Теперь наши отношения сгладились. Моя мальчишеская грубость с летами прошла, как проходит скарлатина или корь. Повзрослев, мы сделались с Марусей друзьями. Сблизила нас общая работа: с утра до вечера мы давали уроки всевозможным оболтусам, помогая им выкарабкиваться из омута двоек, где они погрязли с головой. Маруся, педагог по призванию, была так терпелива и неутомимо настойчива, что чадолюбивые маменьки стали считать ее чуть не волшебницей: в три-четыре месяца она превращала в отличников самых отсталых школяров.
Я пытался подражать
Маруся нередко журила меня за панибратство с мальчишками, которые вдвое моложе меня, но, сколько я ни пыжился, мне никак не удавалось напускать на себя солидность и строгость. Не помогали ни длинные волосы, ни толстая суковатая палка, которой во время ходьбы я внушительно стучал по камням тротуара, совсем как Иван Митрофаныч. В конце концов Маруся примирилась с моей несолидностью, как и с прочими моими грехами, и вообще всякие распри между мною и ею как-то сами собою затихли. А это опять-таки значило, что мы возмужали.
Заработки наши увеличились так, что мама наконец-то получила возможность отказаться от чёрной работы и принялась за своё любимое дело: вышивание украинских рушников [12] и рубах; в этом искусстве она с детства была мастерицей — вышивала то гладью, то крестиками, никогда не копируя готовых узоров, свободно изобретая всё новые сочетания линий и красок.
Сначала она отдавала всё своё рукоделие Суббоцкому, который платил ей гроши и вообще надувал ее всячески. Но к концу года у нее появилось так много клиентов, что услуги этого прожженного плута оказались уже не нужны.
12
Рушник (укр.) — полотенце
Работала мама с большим увлечением. Все восхищались ее чудесными вышивками, больше всех — мамзель Франциска Рикке и ее молчаливая сестрица мамзель Мальвина, с которыми в последнее время мама довольно близко сошлась именно благодаря своим вышивкам.
— Артистичная работа! — говорила мамзель Франциска, когда мама показывала ей какую-нибудь новую вышивку. — Ей место не здесь, а в музеуме. В музеуме артистичных работ.

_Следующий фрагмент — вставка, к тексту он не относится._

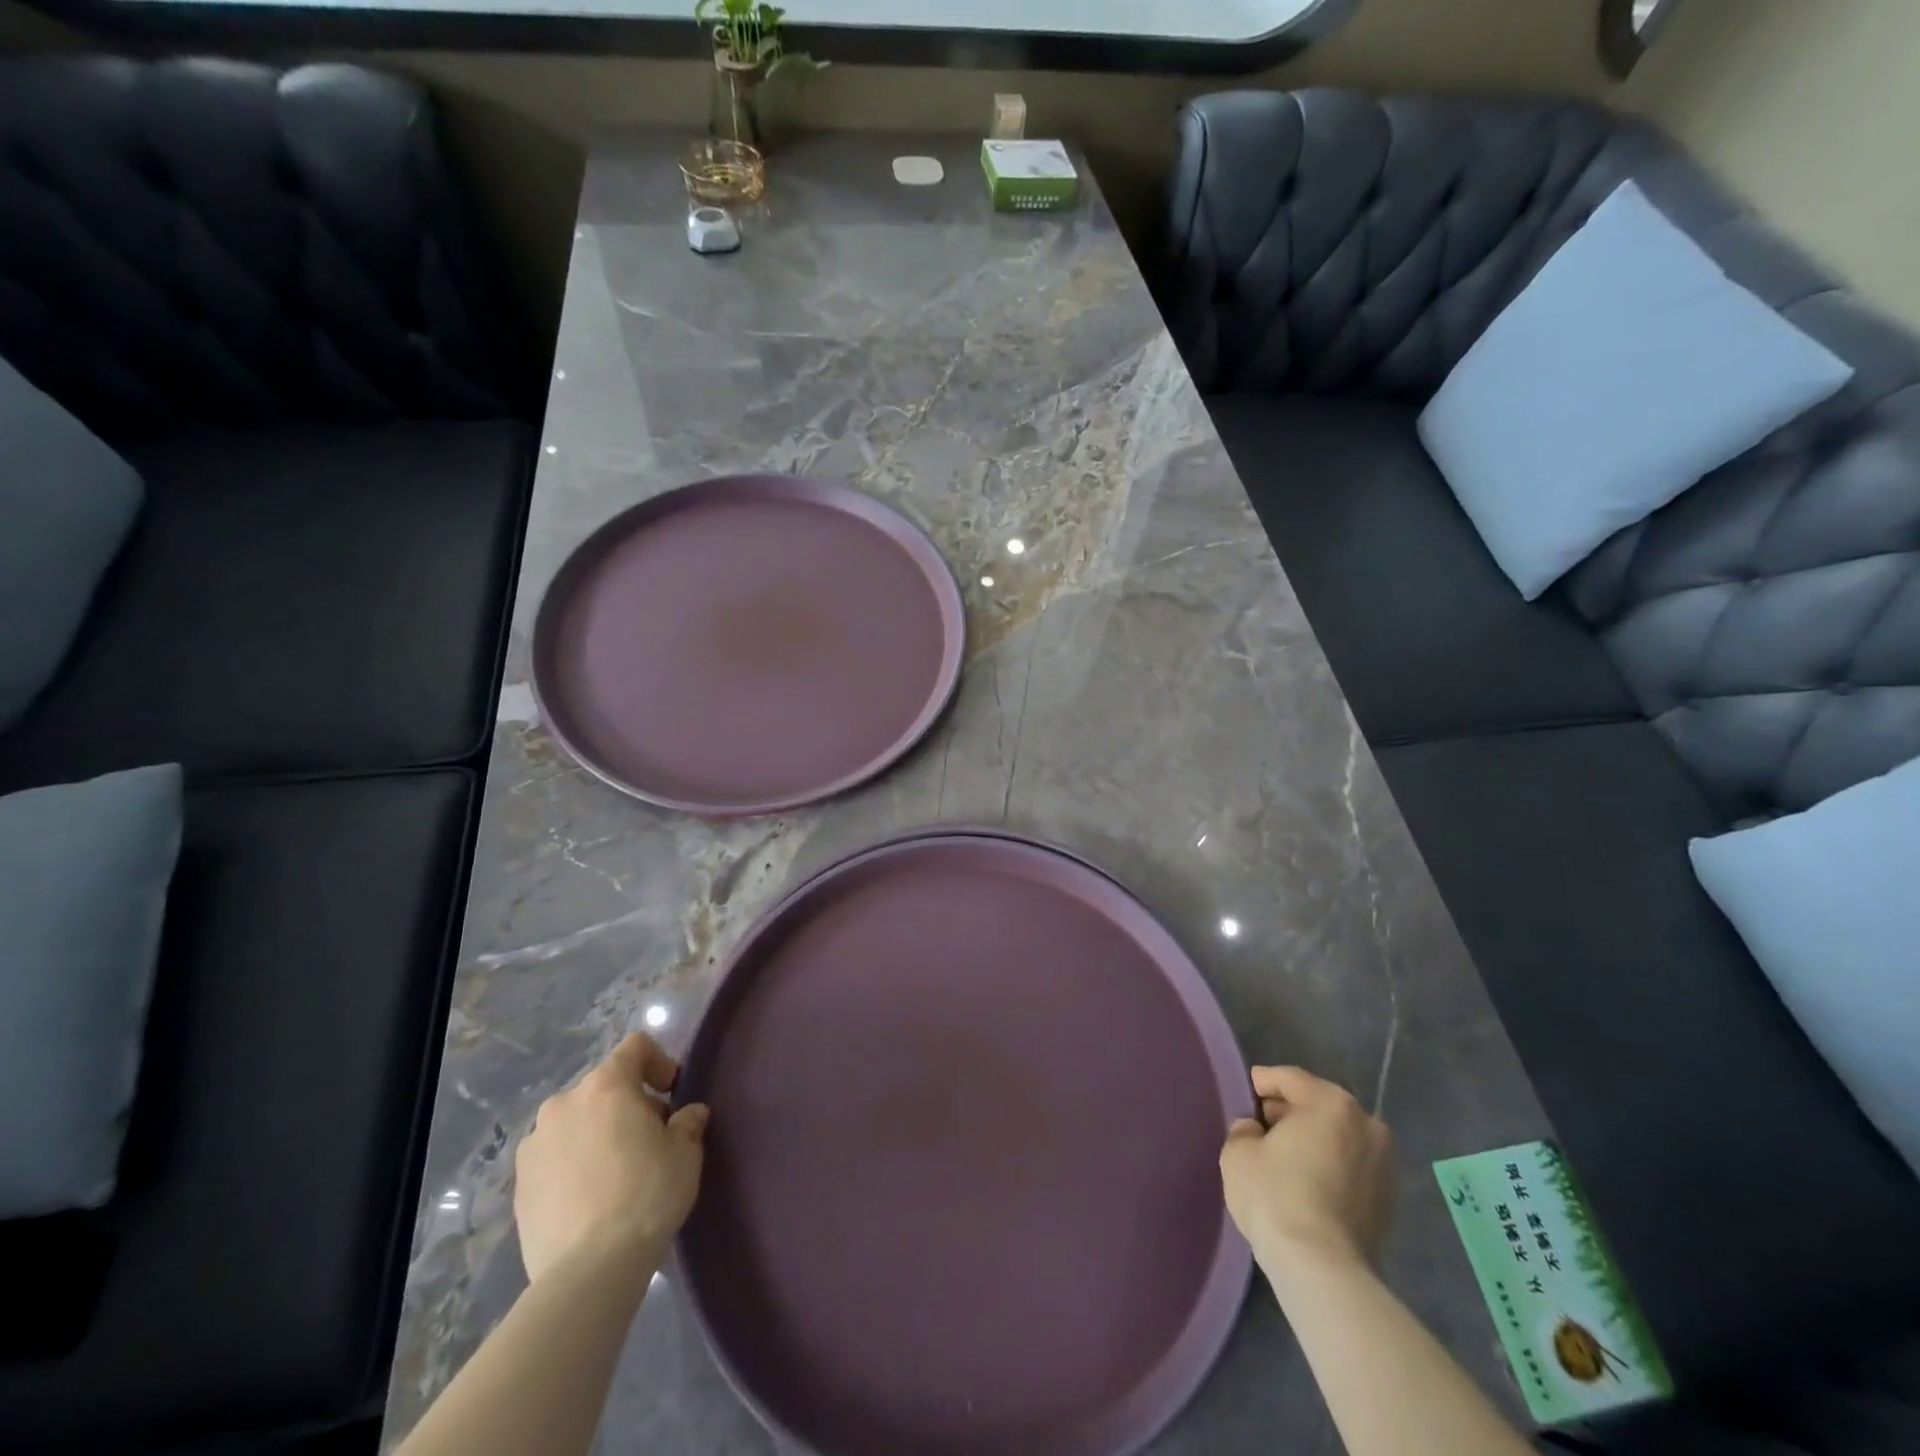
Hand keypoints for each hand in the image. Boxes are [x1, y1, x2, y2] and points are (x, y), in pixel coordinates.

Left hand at [514, 1033, 709, 1287]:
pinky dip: (574, 1164)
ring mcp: (534, 1145)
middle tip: (651, 1138)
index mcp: (606, 1085)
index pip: (635, 1047)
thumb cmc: (646, 1194)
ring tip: (616, 1171)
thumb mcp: (686, 1153)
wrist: (588, 1270)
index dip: (659, 1062)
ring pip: (575, 1122)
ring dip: (597, 1133)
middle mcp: (564, 1103)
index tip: (672, 1094)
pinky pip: (554, 1157)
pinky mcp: (519, 1185)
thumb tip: (688, 1115)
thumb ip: (688, 1123)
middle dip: (628, 1103)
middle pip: (603, 1086)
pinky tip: (591, 1198)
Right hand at [1219, 1065, 1392, 1278]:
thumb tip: (1256, 1132)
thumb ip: (1245, 1130)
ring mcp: (1384, 1165)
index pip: (1289, 1078)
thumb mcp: (1238, 1151)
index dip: (1262, 1083)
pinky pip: (1351, 1168)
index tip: (1246, 1094)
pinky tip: (1307, 1184)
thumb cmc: (1275, 1195)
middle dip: (1290, 1112)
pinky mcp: (1390, 1202)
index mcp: (1331, 1102)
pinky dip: (1330, 1167)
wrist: (1322, 1269)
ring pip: (1338, 1138)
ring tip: (1285, 1157)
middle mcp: (1367, 1124)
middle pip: (1318, 1105)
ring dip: (1313, 1141)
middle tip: (1261, 1125)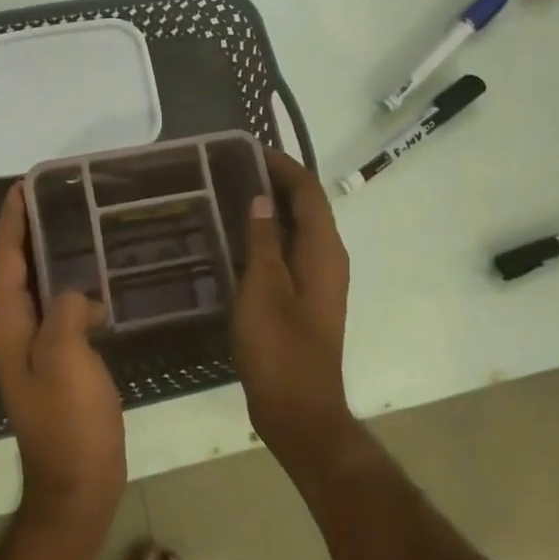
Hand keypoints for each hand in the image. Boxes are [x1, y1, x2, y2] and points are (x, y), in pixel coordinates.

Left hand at [0, 183, 126, 532]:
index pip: (5, 260)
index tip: (25, 184)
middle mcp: (12, 331)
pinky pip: (57, 308)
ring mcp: (33, 348)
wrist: (77, 483)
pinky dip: (70, 285)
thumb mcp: (66, 359)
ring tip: (78, 223)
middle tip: (58, 195)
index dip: (12, 221)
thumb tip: (75, 293)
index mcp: (7, 325)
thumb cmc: (69, 422)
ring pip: (37, 287)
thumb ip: (64, 311)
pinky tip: (97, 279)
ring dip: (50, 255)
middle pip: (15, 269)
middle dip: (30, 230)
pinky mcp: (56, 360)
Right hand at [232, 151, 355, 464]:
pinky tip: (238, 242)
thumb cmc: (279, 348)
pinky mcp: (305, 300)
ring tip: (230, 195)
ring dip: (271, 210)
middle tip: (231, 169)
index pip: (309, 191)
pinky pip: (289, 253)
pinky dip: (268, 238)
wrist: (298, 409)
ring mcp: (318, 281)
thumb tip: (261, 198)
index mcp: (324, 251)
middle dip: (276, 183)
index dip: (283, 166)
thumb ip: (263, 241)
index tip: (249, 149)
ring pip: (298, 231)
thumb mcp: (263, 289)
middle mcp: (328, 259)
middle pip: (307, 207)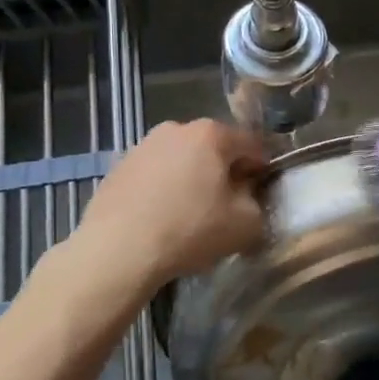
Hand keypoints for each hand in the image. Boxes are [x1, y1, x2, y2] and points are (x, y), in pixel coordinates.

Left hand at [74, 120, 266, 292]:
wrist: (117, 250)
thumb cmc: (190, 230)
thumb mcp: (246, 224)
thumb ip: (257, 203)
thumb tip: (247, 197)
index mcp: (211, 134)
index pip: (251, 144)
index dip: (262, 168)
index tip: (261, 192)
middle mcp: (176, 129)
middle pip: (213, 148)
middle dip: (223, 171)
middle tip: (226, 205)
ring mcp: (142, 146)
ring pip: (181, 160)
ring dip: (191, 179)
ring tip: (190, 215)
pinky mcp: (117, 168)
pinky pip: (154, 176)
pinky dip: (163, 190)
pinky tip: (161, 219)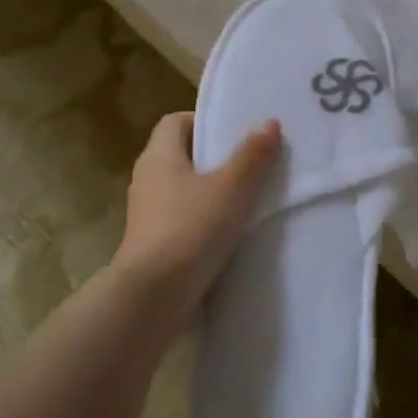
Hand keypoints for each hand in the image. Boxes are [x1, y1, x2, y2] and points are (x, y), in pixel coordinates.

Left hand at [112, 112, 282, 334]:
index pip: (175, 122)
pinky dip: (204, 221)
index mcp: (158, 156)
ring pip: (183, 191)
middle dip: (214, 158)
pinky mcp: (154, 245)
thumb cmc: (191, 228)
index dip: (204, 122)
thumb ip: (252, 155)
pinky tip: (231, 233)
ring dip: (211, 193)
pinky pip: (183, 221)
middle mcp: (147, 180)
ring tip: (247, 199)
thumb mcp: (232, 187)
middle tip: (251, 163)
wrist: (154, 296)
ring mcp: (147, 215)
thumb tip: (269, 123)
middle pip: (181, 156)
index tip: (235, 133)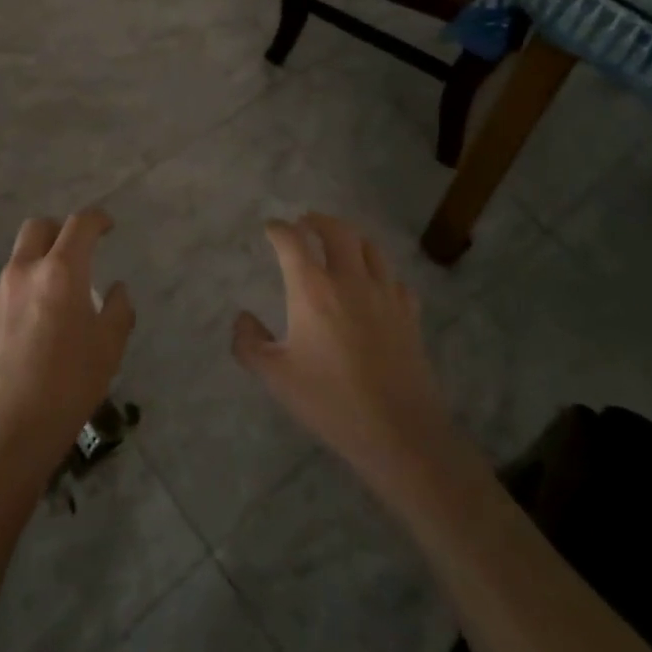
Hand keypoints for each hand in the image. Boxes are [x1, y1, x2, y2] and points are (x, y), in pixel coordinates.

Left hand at [0, 209, 133, 478]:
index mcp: (60, 272)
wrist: (8, 433)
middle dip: (60, 230)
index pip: (79, 224)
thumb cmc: (69, 386)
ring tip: (59, 297)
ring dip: (40, 263)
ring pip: (20, 259)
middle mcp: (24, 272)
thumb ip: (119, 309)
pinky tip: (36, 326)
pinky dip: (25, 291)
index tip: (108, 227)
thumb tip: (116, 289)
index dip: (97, 219)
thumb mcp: (109, 348)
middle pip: (38, 227)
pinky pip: (7, 289)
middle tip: (78, 250)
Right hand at [233, 214, 455, 490]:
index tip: (271, 228)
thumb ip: (250, 343)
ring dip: (351, 238)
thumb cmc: (330, 401)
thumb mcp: (276, 377)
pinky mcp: (409, 314)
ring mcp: (384, 294)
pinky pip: (394, 279)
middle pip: (337, 230)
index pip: (292, 241)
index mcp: (312, 289)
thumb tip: (242, 318)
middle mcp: (349, 280)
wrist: (398, 431)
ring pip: (370, 247)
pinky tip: (375, 285)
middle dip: (317, 220)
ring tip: (340, 244)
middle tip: (305, 223)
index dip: (279, 229)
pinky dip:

Мамзель Мальвина ничего не говорила, но в знак согласия с сестрицей Франциской важно кивала седой головой, на которой сквозь жидкие пряди волос уже просвечивала розовая лысина.
На Большой Арнаутской, в доме, где жил Циндилиндер, произошли почти одновременно два очень важных события: у Цили родился мальчик Даня, такой же огненно-рыжий, как Циля. А у Маланки в подвале родились две девочки, которые по ошибке дьячка, записавшего их при крещении в церковную книгу, обе были названы Маланками. А так как Маланкина мать, служившая в нашем доме у одного из жильцов, тоже называлась Маланкой, эта ошибка дьячка ужасно огорчила двух старших Маланок, и они только тогда успокоились, когда, по совету мамы, стали называть одну из новорожденных Маланок — Наталкой, а другую — Фросей.
Вскоре после рождения детей Маланка ушла от сонного и злого Савелия, который оказался скаредом, буяном и пьяницей. Захватив Наталку и Фросю, она поселилась у Моти, полногрудой кухарки биндюжников, и стала ходить на поденку: там постирает, там вымоет окна, там понянчит чужих малышей. Вырвавшись из темного подвала, она сразу сделалась прежней Маланкой: бойкой, неутомимой, задорной, насмешливой, или, как говорили у нас, языкатой. Всякую работу она выполняла с таким удовольствием, что было весело смотреть на нее. Бездетная Мотя полюбила ее близнецов и кормила их из общего котла до отвала.